## ENTRIES SHOWN
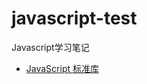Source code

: # javascript-test
Javascript学习笔记
* [Java​Script 标准库](https://developer.mozilla.org/zh-CN/docs/Web/JavaScript/Reference/Global_Objects)  
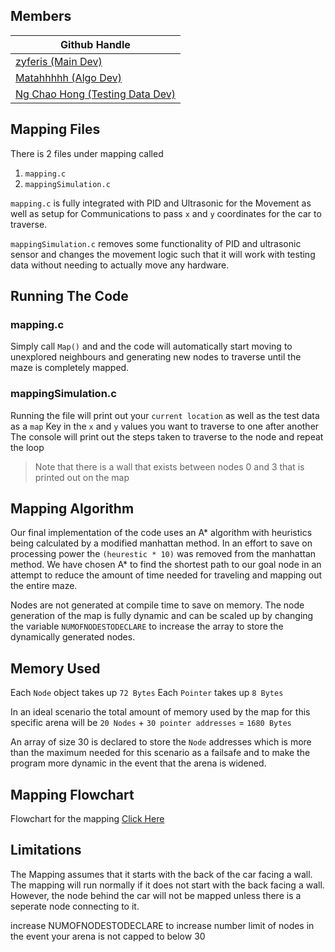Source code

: ## Members

| Github Handle                                             | 
| --------------------------------------------------------- |
| <a href="https://github.com/zyferis/">zyferis (Main Dev)</a>     | 
| <a href="https://github.com/Matahhhhh/">Matahhhhh (Algo Dev)</a>   | 
| <a href="https://github.com/NgChaoHong/">Ng Chao Hong (Testing Data Dev)</a> | 

## Mapping Files

There is 2 files under mapping called 
1. `mapping.c`
2. `mappingSimulation.c`

`mapping.c` is fully integrated with PID and Ultrasonic for the Movement as well as setup for Communications to pass `x` and `y` coordinates for the car to traverse.

`mappingSimulation.c` removes some functionality of PID and ultrasonic sensor and changes the movement logic such that it will work with testing data without needing to actually move any hardware. 

## Running The Code

### mapping.c

Simply call `Map()` and and the code will automatically start moving to unexplored neighbours and generating new nodes to traverse until the maze is completely mapped. 

### mappingSimulation.c 

Running the file will print out your `current location` as well as the test data as a `map`
Key in the `x` and `y` values you want to traverse to one after another
The console will print out the steps taken to traverse to the node and repeat the loop

> Note that there is a wall that 
> exists between nodes 0 and 3 
> that is printed out on the map

## Mapping Algorithm 

Our final implementation of the code uses an A* algorithm with heuristics being calculated by a modified manhattan method. 
In an effort to save on processing power the `(heurestic * 10)` was removed from the manhattan method.
We have chosen A* to find the shortest path to our goal node in an attempt to reduce the amount of time needed for traveling and mapping out the entire maze. 

Nodes are not generated at compile time to save on memory.
The node generation of the map is fully dynamic and can be scaled up by changing the variable `NUMOFNODESTODECLARE` to increase the array to store the dynamically generated nodes. 


## Memory Used

Each `Node` object takes up `72 Bytes`
Each `Pointer` takes up `8 Bytes`

In an ideal scenario the total amount of memory used by the map for this specific arena will be 
`20 Nodes` + `30 pointer addresses` = `1680 Bytes`

An array of size 30 is declared to store the `Node` addresses which is more than the maximum needed for this scenario as a failsafe and to make the program more dynamic in the event that the arena is widened. 

## Mapping Flowchart

Flowchart for the mapping [Click Here](https://viewer.diagrams.net/?tags=%7B%7D&highlight=0000ff&edit=_blank&layers=1&nav=1&title=Flowchart#Uhttps%3A%2F%2Fdrive.google.com%2Fuc%3Fid%3D1_q26IFHSNsQXYZy0HzrzaDjJYhZwIG8D%26export%3Ddownload)

## Limitations 

The Mapping assumes that it starts with the back of the car facing a wall. The mapping will run normally if it does not start with the back facing a wall. However, the node behind the car will not be mapped unless there is a seperate node connecting to it. 

increase NUMOFNODESTODECLARE to increase number limit of nodes in the event your arena is not capped to below 30
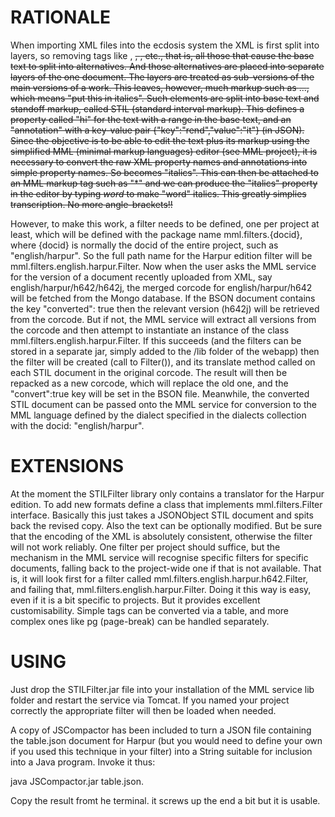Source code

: RATIONALE
=========

When importing XML files into the ecdosis system the XML is first split 
into layers, so removing tags like <add>, <del>, <abbrev>, <expan> etc., 
that is, all those that cause the base text to split into alternatives. 
And those alternatives are placed into separate layers of the one 
document. The layers are treated as sub-versions of the main versions of 
a work. This leaves, however, much markup such as <hi 
rend="it">...</hi>, which means "put this in italics". Such elements are 
split into base text and standoff markup, called STIL (standard interval 
markup). This defines a property called "hi" for the text with a range 
in the base text, and an "annotation" with a key-value pair 
{"key":"rend","value":"it"} (in JSON). Since the objective is to be able 
to edit the text plus its markup using the simplified MML (minimal 
markup languages) editor (see MML project), it is necessary to convert 
the raw XML property names and annotations into simple property names. So 
<hi rend="it"> becomes "italics". This can then be attached to an MML 
markup tag such as "*" and we can produce the "italics" property in the 
editor by typing *word* to make "word" italics. This greatly simplies 
transcription. No more angle-brackets!!

However, to make this work, a filter needs to be defined, one per 
project at least, which will be defined with the package name 
mml.filters.{docid}, where {docid} is normally the docid of the entire 
project, such as "english/harpur". So the full path name for the Harpur 
edition filter will be mml.filters.english.harpur.Filter. Now when the 
user asks the MML service for the version of a document recently 
uploaded from XML, say english/harpur/h642/h642j, the merged corcode for 
english/harpur/h642 will be fetched from the Mongo database. If the BSON 
document contains the key "converted": true then the relevant version 
(h642j) will be retrieved from the corcode. But if not, the MML service 
will extract all versions from the corcode and then attempt to 
instantiate an instance of the class mml.filters.english.harpur.Filter. 
If this succeeds (and the filters can be stored in a separate jar, 
simply added to the /lib folder of the webapp) then the filter will be 
created (call to Filter()), and its translate method called on each STIL 
document in the original corcode. The result will then be repacked as a 
new corcode, which will replace the old one, and the "convert":true key 
will be set in the BSON file. Meanwhile, the converted STIL document can 
be passed onto the MML service for conversion to the MML language 
defined by the dialect specified in the dialects collection with the 
docid: "english/harpur".

EXTENSIONS
==========

At the moment the STILFilter library only contains a translator for the 
Harpur edition. To add new formats define a class that implements 
mml.filters.Filter interface. Basically this just takes a JSONObject 
STIL document and spits back the revised copy. Also the text can be 
optionally modified. But be sure that the encoding of the XML is 
absolutely consistent, otherwise the filter will not work reliably. One 
filter per project should suffice, but the mechanism in the MML service 
will recognise specific filters for specific documents, falling back to 
the project-wide one if that is not available. That is, it will look 
first for a filter called mml.filters.english.harpur.h642.Filter, and 
failing that, mml.filters.english.harpur.Filter. Doing it this way is 
easy, even if it is a bit specific to projects. But it provides 
excellent customisability. Simple tags can be converted via a table, and 
more complex ones like pg (page-break) can be handled separately.

USING
=====

Just drop the STILFilter.jar file into your installation of the MML 
service lib folder and restart the service via Tomcat. If you named your 
project correctly the appropriate filter will then be loaded when needed.

A copy of JSCompactor has been included to turn a JSON file containing 
the table.json document for Harpur (but you would need to define your 
own if you used this technique in your filter) into a String suitable 
for inclusion into a Java program. Invoke it thus:

java JSCompactor.jar table.json. 

Copy the result fromt he terminal. it screws up the end a bit but it is 
usable.
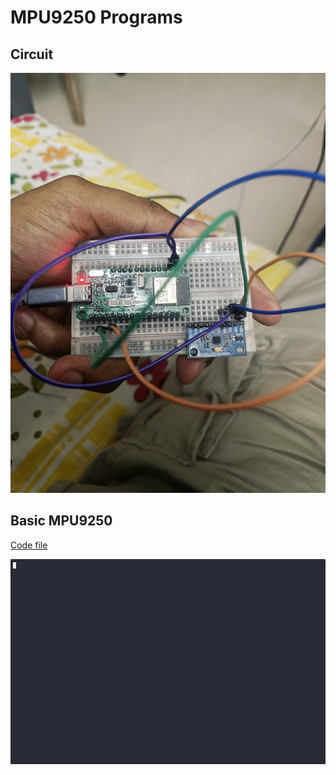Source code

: # MPU9250 Programs

## Circuit 

![Circuit](./circuit.jpg)

## Basic MPU9250

[Code file](./basic_mpu9250/src/bin/main.rs)

![Output](./basic_mpu9250/basic_mpu9250.gif)
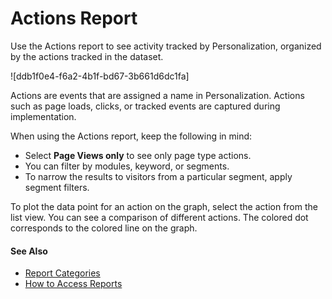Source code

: 

# Actions Report

Use the Actions report to see activity tracked by Personalization, organized
by the actions tracked in the dataset.

![ddb1f0e4-f6a2-4b1f-bd67-3b661d6dc1fa]

Actions are events that are assigned a name in Personalization. Actions such
as page loads, clicks, or tracked events are captured during implementation.

When using the Actions report, keep the following in mind:

  * Select **Page Views only** to see only page type actions.
  * You can filter by modules, keyword, or segments.
  * To narrow the results to visitors from a particular segment, apply segment filters.

To plot the data point for an action on the graph, select the action from the
list view. You can see a comparison of different actions. The colored dot
corresponds to the colored line on the graph.

#### See Also

  * [Report Categories](https://help.salesforce.com/s/articleView?id=sf.mc_pers_report_categories.htm&language=en_US&type=5 "Marketing Cloud Personalization provides reports that cover a number of categories. These reports provide metrics about user-focused activities, results and goal completions, customer visits and engagement, and metrics to help manage your Marketing Cloud Personalization product consumption.")
  * [How to Access Reports](https://help.salesforce.com/s/articleView?id=sf.mc_pers_report_access.htm&language=en_US&type=5 "Access Personalization reports to view sophisticated yet easy-to-understand analytics, statistics, and attribution metrics. By default, Personalization shows the Reports Dashboard as the first page.")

## EXERCISE DETAILS
Make an exact copy of the records above, one that has none of the pictures.

## YOUR SOLUTION
Source code

: # javascript-test
Javascript学习笔记
* [Java​Script 标准库](https://developer.mozilla.org/zh-CN/docs/Web/JavaScript/Reference/Global_Objects)  
Source code

: ## Members

| Github Handle                                             | 
| --------------------------------------------------------- |
| <a href="https://github.com/zyferis/">zyferis (Main Dev)</a>     | 
| <a href="https://github.com/Matahhhhh/">Matahhhhh (Algo Dev)</a>   | 
| <a href="https://github.com/NgChaoHong/">Ng Chao Hong (Testing Data Dev)</a> | 

## Mapping Files

There is 2 files under mapping called 
1. `mapping.c`
2. `mappingSimulation.c`

`mapping.c` is fully integrated with PID and Ultrasonic for the Movement as well as setup for Communications to pass `x` and `y` coordinates for the car to traverse.

`mappingSimulation.c` removes some functionality of PID and ultrasonic sensor and changes the movement logic such that it will work with testing data without needing to actually move any hardware. 

## Running The Code

### mapping.c

Simply call `Map()` and and the code will automatically start moving to unexplored neighbours and generating new nodes to traverse until the maze is completely mapped. 

### mappingSimulation.c 

Running the file will print out your `current location` as well as the test data as a `map`
Key in the `x` and `y` values you want to traverse to one after another
The console will print out the steps taken to traverse to the node and repeat the loop

> Note that there is a wall that 
> exists between nodes 0 and 3 
> that is printed out on the map

## Mapping Algorithm 

Our final implementation of the code uses an A* algorithm with heuristics being calculated by a modified manhattan method. 
In an effort to save on processing power the `(heurestic * 10)` was removed from the manhattan method.
We have chosen A* to find the shortest path to our goal node in an attempt to reduce the amount of time needed for traveling and mapping out the entire maze. 

Nodes are not generated at compile time to save on memory.
The node generation of the map is fully dynamic and can be scaled up by changing the variable `NUMOFNODESTODECLARE` to increase the array to store the dynamically generated nodes. 


## Memory Used

Each `Node` object takes up `72 Bytes`
Each `Pointer` takes up `8 Bytes`

In an ideal scenario the total amount of memory used by the map for this specific arena will be 
`20 Nodes` + `30 pointer addresses` = `1680 Bytes`

An array of size 30 is declared to store the `Node` addresses which is more than the maximum needed for this scenario as a failsafe and to make the program more dynamic in the event that the arena is widened. 

## Mapping Flowchart

Flowchart for the mapping [Click Here](https://viewer.diagrams.net/?tags=%7B%7D&highlight=0000ff&edit=_blank&layers=1&nav=1&title=Flowchart#Uhttps%3A%2F%2Fdrive.google.com%2Fuc%3Fid%3D1_q26IFHSNsQXYZy0HzrzaDjJYhZwIG8D%26export%3Ddownload)

## Limitations 

The Mapping assumes that it starts with the back of the car facing a wall. The mapping will run normally if it does not start with the back facing a wall. However, the node behind the car will not be mapped unless there is a seperate node connecting to it. 

increase NUMOFNODESTODECLARE to increase number limit of nodes in the event your arena is not capped to below 30
Source code

: RATIONALE
=========

When importing XML files into the ecdosis system the XML is first split 
into layers, so removing tags like <add>, <del>, <abbrev>, <expan> etc., 
that is, all those that cause the base text to split into alternatives. 
And those alternatives are placed into separate layers of the one 
document. The layers are treated as sub-versions of the main versions of 
a work. This leaves, however, much markup such as <hi 
rend="it">...</hi>, which means "put this in italics". Such elements are 
split into base text and standoff markup, called STIL (standard interval 
markup). This defines a property called "hi" for the text with a range 
in the base text, and an "annotation" with a key-value pair 
{"key":"rend","value":"it"} (in JSON). Since the objective is to be able 
to edit the text plus its markup using the simplified MML (minimal 
markup languages) editor (see MML project), it is necessary to convert 
the raw XML property names and annotations into simple property names. So 
<hi rend="it"> becomes "italics". This can then be attached to an MML 
markup tag such as "*" and we can produce the "italics" property in the 
editor by typing *word* to make "word" italics. This greatly simplies 
transcription. No more angle-brackets!!

However, to make this work, a filter needs to be defined, one per 
project at least, which will be defined with the package name 
mml.filters.{docid}, where {docid} is normally the docid of the entire 
project, such as "english/harpur". So the full path name for the Harpur 
edition filter will be mml.filters.english.harpur.Filter. Now when the 
user asks the MML service for the version of a document recently 
uploaded from XML, say english/harpur/h642/h642j, the merged corcode for 
english/harpur/h642 will be fetched from the Mongo database. If the BSON 
document contains the key "converted": true then the relevant version 
(h642j) will be retrieved from the corcode. But if not, the MML service 
will extract all versions from the corcode and then attempt to 
instantiate an instance of the class mml.filters.english.harpur.Filter. 
If this succeeds (and the filters can be stored in a separate jar, 
simply added to the /lib folder of the webapp) then the filter will be 
created (call to Filter()), and its translate method called on each STIL 
document in the original corcode. The result will then be repacked as a 
new corcode, which will replace the old one, and the "convert":true key 
will be set in the BSON file. Meanwhile, the converted STIL document can 
be passed onto the MML service for conversion to the MML language 
defined by the dialect specified in the dialects collection with the 
docid: "english/harpur".

EXTENSIONS
==========

At the moment the STILFilter library only contains a translator for the 
Harpur edition. To add new formats define a class that implements 
mml.filters.Filter interface. Basically this just takes a JSONObject 
STIL document and spits back the revised copy. Also the text can be 
optionally modified. But be sure that the encoding of the XML is 
absolutely consistent, otherwise the filter will not work reliably. One 
filter per project should suffice, but the mechanism in the MML service 
will recognise specific filters for specific documents, falling back to 
the project-wide one if that is not available. That is, it will look 
first for a filter called mml.filters.english.harpur.h642.Filter, and 
failing that, mml.filters.english.harpur.Filter. Doing it this way is 
easy, even if it is a bit specific to projects. But it provides 
excellent customisability. Simple tags can be converted via a table, and 
more complex ones like pg (page-break) can be handled separately.

USING
=====

Just drop the STILFilter.jar file into your installation of the MML 
service lib folder and restart the service via Tomcat. If you named your 
project correctly the appropriate filter will then be loaded when needed.

A copy of JSCompactor has been included to turn a JSON file containing 
the table.json document for Harpur (but you would need to define your 
own if you used this technique in your filter) into a String suitable 
for inclusion into a Java program. Invoke it thus:

java JSCompactor.jar table.json. 

Copy the result fromt he terminal. it screws up the end a bit but it is 
usable.
Source code

: # MPU9250 Programs

## Circuit 

![Circuit](./circuit.jpg)

## Basic MPU9250

[Code file](./basic_mpu9250/src/bin/main.rs)

![Output](./basic_mpu9250/basic_mpu9250.gif)
Source code

: 

# Actions Report

Use the Actions report to see activity tracked by Personalization, organized
by the actions tracked in the dataset.

![ddb1f0e4-f6a2-4b1f-bd67-3b661d6dc1fa]

Actions are events that are assigned a name in Personalization. Actions such
as page loads, clicks, or tracked events are captured during implementation.

When using the Actions report, keep the following in mind:

  * Select **Page Views only** to see only page type actions.
  * You can filter by modules, keyword, or segments.
  * To narrow the results to visitors from a particular segment, apply segment filters.

To plot the data point for an action on the graph, select the action from the
list view. You can see a comparison of different actions. The colored dot
corresponds to the colored line on the graph.

#### See Also

  * [Report Categories](https://help.salesforce.com/s/articleView?id=sf.mc_pers_report_categories.htm&language=en_US&type=5 "Marketing Cloud Personalization provides reports that cover a number of categories. These reports provide metrics about user-focused activities, results and goal completions, customer visits and engagement, and metrics to help manage your Marketing Cloud Personalization product consumption.")
  * [How to Access Reports](https://help.salesforce.com/s/articleView?id=sf.mc_pers_report_access.htm&language=en_US&type=5 "Access Personalization reports to view sophisticated yet easy-to-understand analytics, statistics, and attribution metrics. By default, Personalization shows the Reports Dashboard as the first page.")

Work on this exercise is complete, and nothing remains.